## EXCERPT TO READ
Declaration of Independence

We hold these truths to be self-evident, that all men are created equal, that they are endowed by their Creator with certain unalienable Rights, that among these are Life, Liberty and the pursuit of Happiness. - That to secure these rights, Governments are instituted among Men, deriving their just powers from the consent of the governed.

Friday, July 7, 2023

Why Can Military Academies Still Use Racial Preference for Admission?

The liberty principle for this Freedom Friday concerns racial preferences at America’s military service academies. According to an article by Wilson Beaver and Wyatt Eichholz in The Daily Signal, racial preferences were injected into university admissions in a 2003 Supreme Court ruling. Those preferences were withdrawn last week in the court’s decision in Students for Fair Admissions v. University of North Carolina. However, the ruling was not extended to the service academies. 

Chief Justice John Roberts noted that there may be “potentially distinct interest that military academies may present” in the matter of race-based admissions. I cannot think of a worst place to have race-based admissions. We want the best possible candidates to attend our military academies – not people there to fill quotas.

Beaver and Eichholz quoted a statement by former Air Force Chief of Staff Gen. Robert Fogleman and retired Army Brig. Gen. Claude McQuarrie. They argued that in the pursuit of “class composition goals” by service academies, “our warfighters are denied the ‘best-qualified’ officers.” They explained that racial biases also “demean high-performing minorities” and deprive them of the “presumption of competence.” Because racial preferences are an explicit policy goal, “[t]heir peers and subordinates don’t know whether a promotion was earned or the result of preferences.”

## AVAILABLE DATA
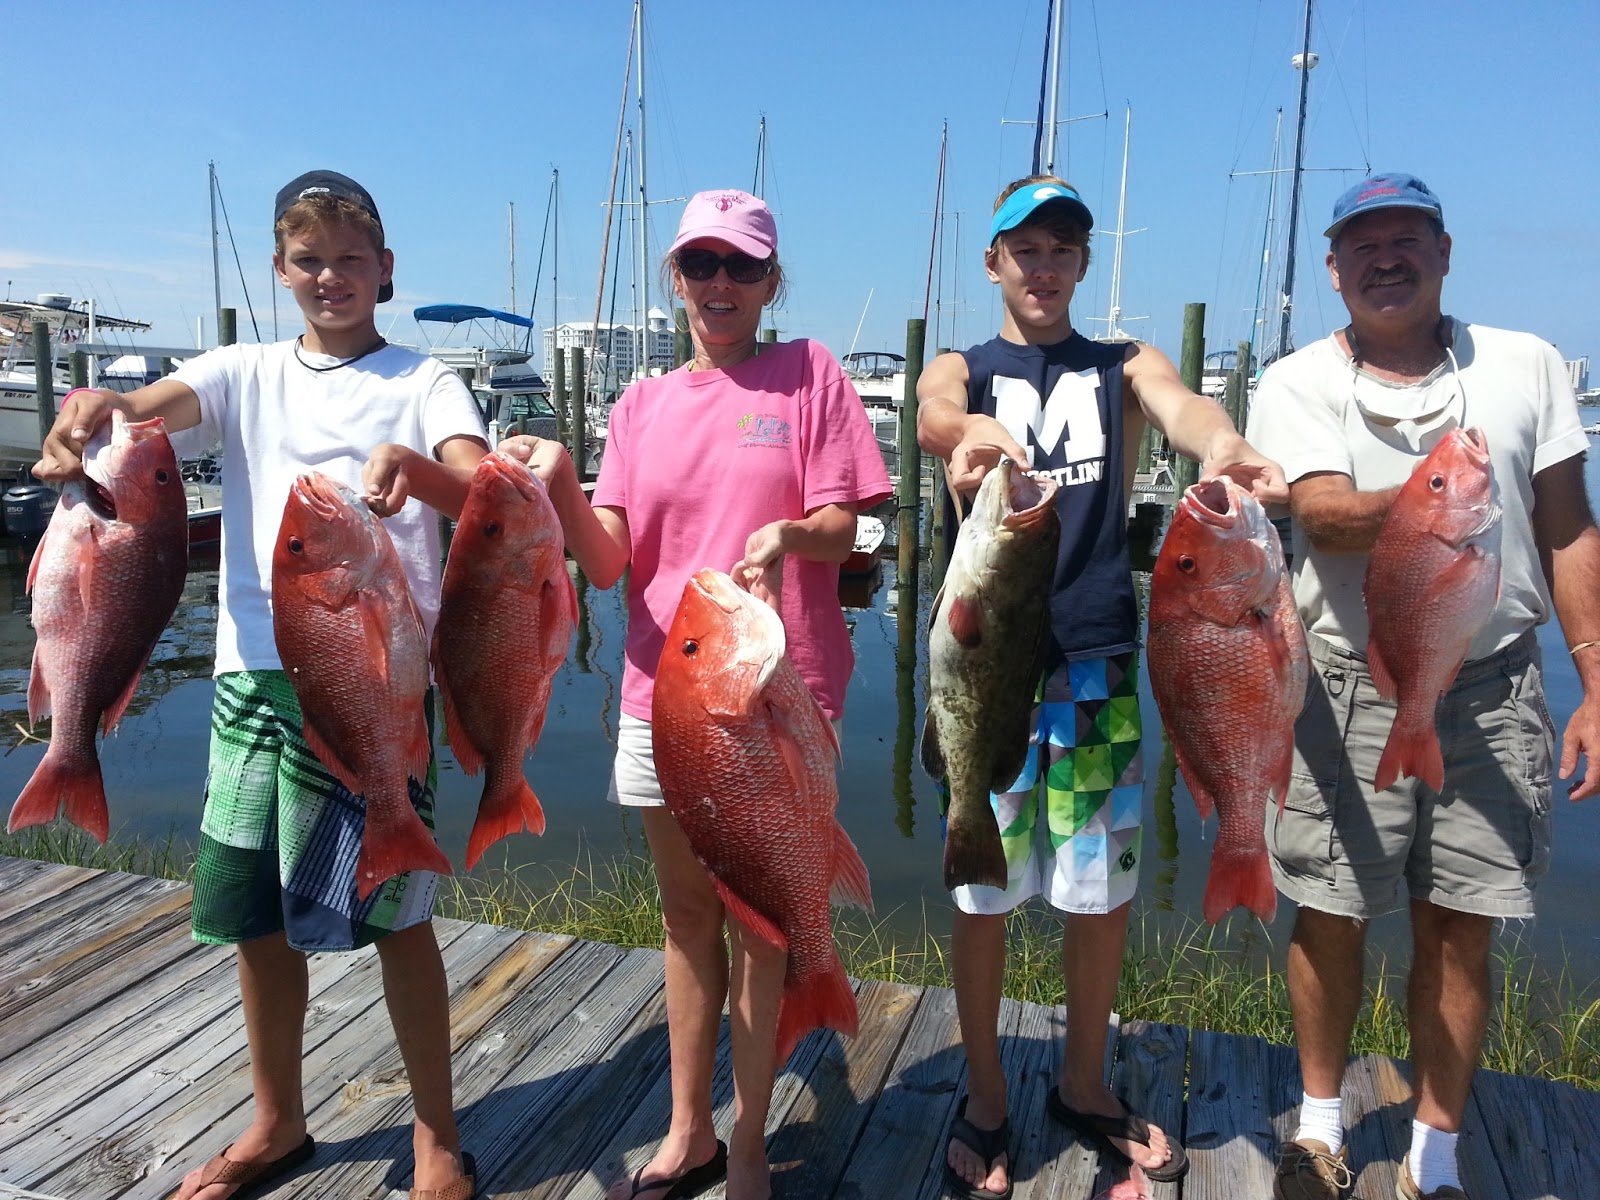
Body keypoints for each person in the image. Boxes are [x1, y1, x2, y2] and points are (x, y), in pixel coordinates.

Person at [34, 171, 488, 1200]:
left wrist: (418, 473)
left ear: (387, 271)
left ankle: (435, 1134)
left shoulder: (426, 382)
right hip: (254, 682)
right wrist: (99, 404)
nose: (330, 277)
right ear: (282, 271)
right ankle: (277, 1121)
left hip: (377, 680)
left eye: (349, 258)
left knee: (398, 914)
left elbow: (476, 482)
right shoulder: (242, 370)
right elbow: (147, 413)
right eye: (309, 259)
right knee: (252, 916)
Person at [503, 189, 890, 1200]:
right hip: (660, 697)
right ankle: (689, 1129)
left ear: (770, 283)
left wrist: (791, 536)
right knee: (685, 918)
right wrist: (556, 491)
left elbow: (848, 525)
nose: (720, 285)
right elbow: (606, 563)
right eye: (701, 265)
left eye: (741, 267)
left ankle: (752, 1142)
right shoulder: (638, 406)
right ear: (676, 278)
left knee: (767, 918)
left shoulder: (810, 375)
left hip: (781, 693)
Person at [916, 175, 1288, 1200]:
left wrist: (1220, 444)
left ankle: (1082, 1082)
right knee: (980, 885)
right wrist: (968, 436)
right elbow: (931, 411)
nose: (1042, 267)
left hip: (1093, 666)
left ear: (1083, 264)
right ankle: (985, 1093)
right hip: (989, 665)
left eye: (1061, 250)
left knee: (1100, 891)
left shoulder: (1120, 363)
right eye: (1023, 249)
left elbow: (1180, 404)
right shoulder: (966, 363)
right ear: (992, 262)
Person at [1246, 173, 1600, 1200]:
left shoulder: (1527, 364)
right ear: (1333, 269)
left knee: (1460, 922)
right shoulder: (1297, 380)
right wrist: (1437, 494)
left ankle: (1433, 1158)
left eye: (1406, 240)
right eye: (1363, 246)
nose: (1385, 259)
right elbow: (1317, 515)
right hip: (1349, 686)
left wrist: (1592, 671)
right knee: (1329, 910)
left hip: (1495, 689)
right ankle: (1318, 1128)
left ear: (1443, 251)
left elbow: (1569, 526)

## SET OF TASKS
[1] In the post on military academy admissions, what year was the Supreme Court ruling that injected racial preferences into university admissions?
[2] Transcribe the passage from the post on military academy admissions, starting with "Why Can Military" and going on through "to fill quotas.".
[3] According to the post on military academy admissions, why don't the peers and subordinates of high-performing minorities know whether a promotion was earned?

## TASK RESULTS
[1] The ruling was in 2003.

[2]
Why Can Military Academies Still Use Racial Preference for Admission?

The liberty principle for this Freedom Friday concerns racial preferences at America’s military service academies. According to an article by Wilson Beaver and Wyatt Eichholz in The Daily Signal, racial preferences were injected into university admissions in a 2003 Supreme Court ruling. Those preferences were withdrawn last week in the court’s decision in Students for Fair Admissions v. University of North Carolina. However, the ruling was not extended to the service academies. 

Chief Justice John Roberts noted that there may be “potentially distinct interest that military academies may present” in the matter of race-based admissions. I cannot think of a worst place to have race-based admissions. We want the best possible candidates to attend our military academies – not people there to fill quotas.

[3] Racial preferences are an explicit policy goal, so peers and subordinates cannot tell whether a promotion was earned or resulted from those preferences. This deprives high-performing minorities of the "presumption of competence."